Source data
──────────

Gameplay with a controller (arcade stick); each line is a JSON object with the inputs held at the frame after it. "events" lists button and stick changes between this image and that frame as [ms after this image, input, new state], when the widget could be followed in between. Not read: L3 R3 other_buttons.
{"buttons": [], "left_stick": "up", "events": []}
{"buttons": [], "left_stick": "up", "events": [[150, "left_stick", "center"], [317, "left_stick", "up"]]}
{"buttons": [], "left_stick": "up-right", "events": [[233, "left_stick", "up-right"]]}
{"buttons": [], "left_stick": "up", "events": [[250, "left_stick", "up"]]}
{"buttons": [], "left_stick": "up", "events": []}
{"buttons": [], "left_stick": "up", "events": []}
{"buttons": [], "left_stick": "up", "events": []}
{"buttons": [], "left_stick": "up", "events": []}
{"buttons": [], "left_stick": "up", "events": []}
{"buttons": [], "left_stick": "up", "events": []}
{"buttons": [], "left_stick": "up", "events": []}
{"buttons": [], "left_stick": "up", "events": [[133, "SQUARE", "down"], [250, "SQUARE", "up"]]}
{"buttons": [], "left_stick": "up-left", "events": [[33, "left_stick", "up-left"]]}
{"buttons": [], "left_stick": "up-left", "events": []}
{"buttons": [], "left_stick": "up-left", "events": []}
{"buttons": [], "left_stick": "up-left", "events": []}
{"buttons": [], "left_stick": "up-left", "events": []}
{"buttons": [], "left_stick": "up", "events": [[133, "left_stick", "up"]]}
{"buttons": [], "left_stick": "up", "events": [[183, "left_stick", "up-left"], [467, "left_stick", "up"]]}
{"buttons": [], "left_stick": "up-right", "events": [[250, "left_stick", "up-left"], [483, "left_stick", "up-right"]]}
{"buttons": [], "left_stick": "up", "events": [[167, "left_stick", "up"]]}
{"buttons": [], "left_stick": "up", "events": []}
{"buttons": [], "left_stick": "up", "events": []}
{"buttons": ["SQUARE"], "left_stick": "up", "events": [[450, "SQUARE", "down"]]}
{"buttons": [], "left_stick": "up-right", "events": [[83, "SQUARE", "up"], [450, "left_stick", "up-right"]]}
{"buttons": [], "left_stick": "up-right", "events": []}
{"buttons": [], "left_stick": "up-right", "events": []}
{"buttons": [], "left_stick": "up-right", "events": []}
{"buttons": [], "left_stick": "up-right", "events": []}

──────────

TASK PROMPT
Each record above, from first to last, should be written out again exactly.

RESULT FOR THIS EXERCISE
Gameplay with a controller (arcade stick); each line is a JSON object with the inputs held at the frame after it. "events" lists button and stick changes between this image and that frame as [ms after this image, input, new state], when the widget could be followed in between. Not read: L3 R3 other_buttons.
{"buttons": [], "left_stick": "up", "events": []}
{"buttons": [], "left_stick": "up", "events": [[150, "left_stick", "center"], [317, "left_stick", "up"]]}
{"buttons": [], "left_stick": "up-right", "events": [[233, "left_stick", "up-right"]]}
{"buttons": [], "left_stick": "up", "events": [[250, "left_stick", "up"]]}
{"buttons": [], "left_stick": "up", "events": []}
{"buttons": [], "left_stick": "up", "events": []}
{"buttons": [], "left_stick": "up", "events": []}
{"buttons": [], "left_stick": "up", "events": []}
{"buttons": [], "left_stick": "up", "events": []}
{"buttons": [], "left_stick": "up", "events": []}
{"buttons": [], "left_stick": "up", "events": []}
{"buttons": [], "left_stick": "up", "events": [[133, "SQUARE", "down"], [250, "SQUARE", "up"]]}
{"buttons": [], "left_stick": "up-left", "events": [[33, "left_stick", "up-left"]]}
{"buttons": [], "left_stick": "up-left", "events": []}
{"buttons": [], "left_stick": "up-left", "events": []}
{"buttons": [], "left_stick": "up-left", "events": []}
{"buttons": [], "left_stick": "up-left", "events": []}
{"buttons": [], "left_stick": "up", "events": [[133, "left_stick", "up"]]}
{"buttons": [], "left_stick": "up", "events": [[183, "left_stick", "up-left"], [467, "left_stick", "up"]]}
{"buttons": [], "left_stick": "up-right", "events": [[250, "left_stick", "up-left"], [483, "left_stick", "up-right"]]}
{"buttons": [], "left_stick": "up", "events": [[167, "left_stick", "up"]]}
{"buttons": [], "left_stick": "up", "events": []}
{"buttons": [], "left_stick": "up", "events": []}
{"buttons": ["SQUARE"], "left_stick": "up", "events": [[450, "SQUARE", "down"]]}
{"buttons": [], "left_stick": "up-right", "events": [[83, "SQUARE", "up"], [450, "left_stick", "up-right"]]}
{"buttons": [], "left_stick": "up-right", "events": []}
{"buttons": [], "left_stick": "up-right", "events": []}
{"buttons": [], "left_stick": "up-right", "events": []}
{"buttons": [], "left_stick": "up-right", "events": []}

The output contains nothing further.